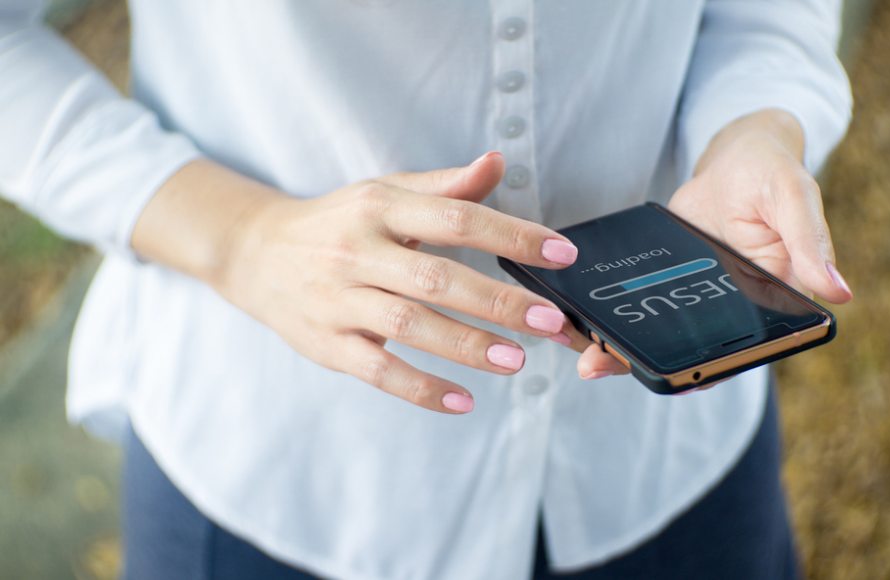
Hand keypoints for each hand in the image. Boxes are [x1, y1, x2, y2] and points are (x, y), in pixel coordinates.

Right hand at [195, 153, 580, 413]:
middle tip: (550, 321)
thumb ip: (445, 187)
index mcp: (379, 207)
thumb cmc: (337, 222)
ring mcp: (339, 300)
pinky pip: (377, 371)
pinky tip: (463, 401)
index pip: (455, 218)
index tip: (561, 254)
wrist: (255, 254)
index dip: (511, 236)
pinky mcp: (326, 344)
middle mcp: (357, 251)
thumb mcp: (384, 193)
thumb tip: (498, 162)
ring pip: (409, 325)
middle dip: (497, 301)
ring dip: (467, 345)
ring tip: (518, 361)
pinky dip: (421, 388)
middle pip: (436, 277)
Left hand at [560, 109, 853, 383]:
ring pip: (664, 336)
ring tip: (585, 359)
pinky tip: (583, 323)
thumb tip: (838, 293)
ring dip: (624, 349)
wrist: (735, 155)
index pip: (746, 347)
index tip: (678, 380)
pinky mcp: (668, 283)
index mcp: (775, 299)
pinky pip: (644, 308)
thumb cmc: (773, 172)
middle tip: (598, 367)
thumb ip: (809, 241)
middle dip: (651, 366)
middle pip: (696, 350)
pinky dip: (616, 317)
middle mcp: (735, 308)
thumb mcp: (793, 196)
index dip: (712, 368)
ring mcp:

- - -

:: YOUR GOAL ::
Nothing but the lines from the one with "Right hand at" through the end of the data above should be repeated, each exactly as it stands.

:: EXPECTED ANSWER ::
Right hand at [195, 153, 580, 413]:
middle tip: (550, 321)
thumb ip: (445, 187)
index mcp: (379, 207)
thumb cmc: (337, 222)
ring mcp: (339, 300)
pinky pip: (377, 371)
pinky tip: (463, 401)
index pip: (455, 218)
index tip: (561, 254)
wrist: (255, 254)
index dip: (511, 236)
pinky mcp: (326, 344)
middle mcp: (357, 251)
thumb mcp: (384, 193)
thumb tip: (498, 162)
ring pip: (409, 325)
middle dip: (497, 301)
ring dip: (467, 345)
ring tip: (518, 361)
pinky dip: (421, 388)
middle pip: (436, 277)
Left hand at [560, 109, 853, 383]:
ring pip: (664, 336)
ring tip: (585, 359)
pinky tip: (583, 323)
thumb tip: (838, 293)
ring dip: (624, 349)
wrist: (735, 155)
index pip: (746, 347)
index tip: (678, 380)
pinky mcp: (668, 283)
index mcp: (775, 299)
pinky pip: (644, 308)
thumb cmc: (773, 172)
middle tip: (598, 367)
thumb ip: (809, 241)
middle dip: (651, 366)
middle pip: (696, 350)
pinky dip: (616, 317)
middle mcp: (735, 308)
thumb mcp: (793, 196)
index dip: (712, 368)
ring mcp:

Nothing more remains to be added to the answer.